§ Data for processing
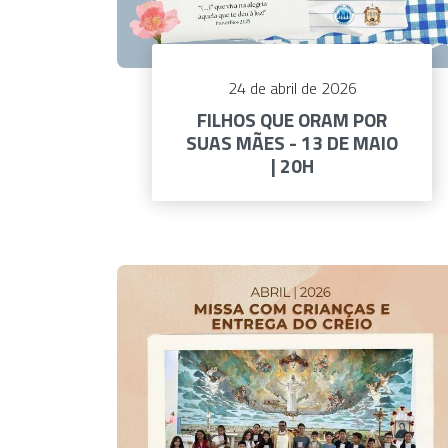
24 de abril de 2026
FILHOS QUE ORAM POR
SUAS MÃES - 13 DE MAIO
| 20H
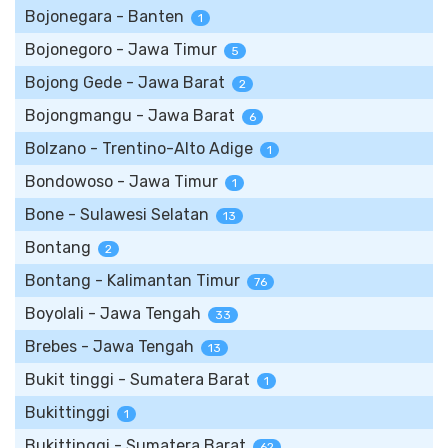
Bojonegara - Banten
1
Bojonegoro - Jawa Timur
5
Bojong Gede - Jawa Barat
2
Bojongmangu - Jawa Barat
6
Bolzano - Trentino-Alto Adige
1
Bondowoso - Jawa Timur
1
Bone - Sulawesi Selatan
13
Bontang
2
Bontang - Kalimantan Timur
76
Boyolali - Jawa Tengah
33
Brebes - Jawa Tengah
13
Bukit tinggi - Sumatera Barat
1
Bukittinggi
1
Bukittinggi - Sumatera Barat
62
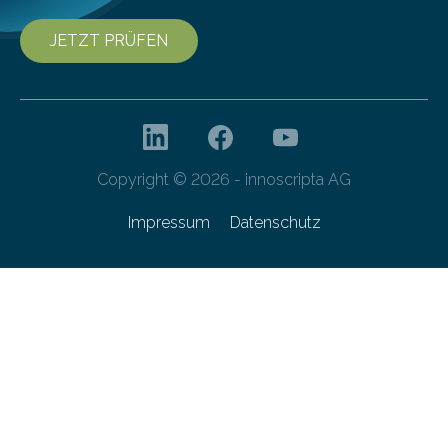
JETZT PRÜFEN
Copyright © 2026 - innoscripta AG
Impressum
Datenschutz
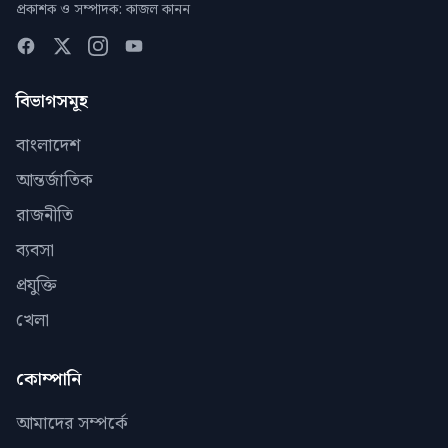
প্রকাশক ও সম্পাদক: কাজল কানন
বিভাগসমূহ
বাংলাদেশ
আন্তর্জাতিক
রাজনীতি
ব্যবসা
প্রযুক্তি
খেলা
কোম্পানি
আমাদের সম্পর্কে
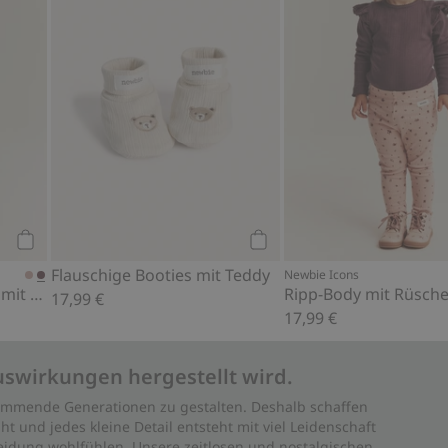
Kaufen
Kaufen
Flauschige Booties mit Teddy
Newbie Icons
Langärmeliges Oberteil mit Rüsche
Ripp-Body mit Rüsch
17,99 €
17,99 €
uswirkungen hergestellt wird.
 kommende Generationen zu gestalten. Deshalb schaffen
ht und jedes kleine Detail entsteht mit viel Leidenschaft
leidung wohlfühlen. Unsere zeitlosen und nostalgischen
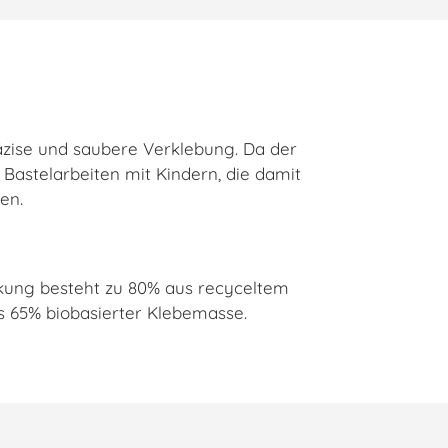
präzise und saubere Verklebung. Da der
r Bastelarbeiten mit Kindern, die damit
en.
ckung besteht zu 80% aus recyceltem
us 65% biobasierter Klebemasse.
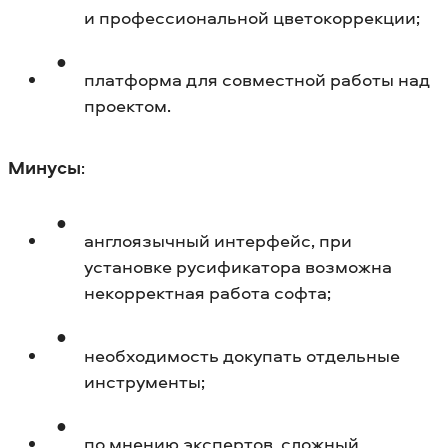
и профессиональной цветокоррекции;
платформа для совместной работы над
проектом.
Минусы
:
англоязычный интерфейс, при
установке русификатора возможна
некорректная работа софта;
необходимость докупать отдельные
инструменты;
по мнению экспертов, сложный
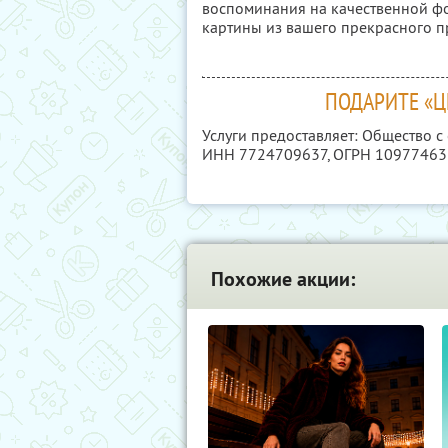
воспоминания на качественной фо
картины из вашего прекрасного 
ПОДАРИТЕ «
Услуги предоставляет: Общество с
ИНН 7724709637
, ОГРН 1097746
Похожие акции:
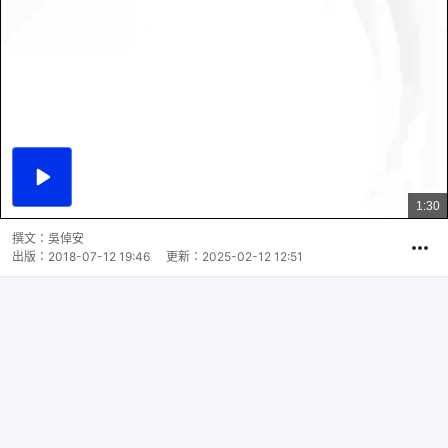
播
放
1:30
總
影
共
片
時
撰文：
吳倬安
間
出版：
2018-07-12 19:46
更新：
2025-02-12 12:51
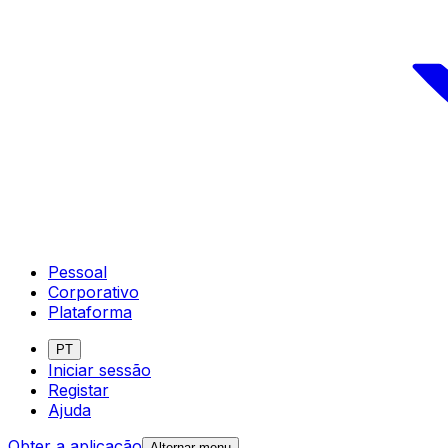
Pessoal
Corporativo
Plataforma
PT
Iniciar sessão
Registar
Ajuda
Obter a aplicação
Alternar menu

§ Job
Locate the line containing "некорректная работа софта;" in the records above, then output it and every line after it through the last, excluding pictures.

§ Your solution
некорректная работа софта;
необходимость докупать отдельные
инструменты;
по мнению экспертов, сложный
воспоминания на качественной фо
картины из вашего прекрасного 
ПОДАРИТЕ «
Услуги предоставляет: Общество с
ИНН 7724709637
, ОГРН 1097746
Похожие акции:
播
放
1:30
總
影
共
片
時
撰文：
吳倬安
間
出版：
2018-07-12 19:46
更新：
2025-02-12 12:51
Pessoal
Corporativo
Plataforma
PT
Iniciar sessão
Registar
Ajuda
Obter a aplicação
Alternar menu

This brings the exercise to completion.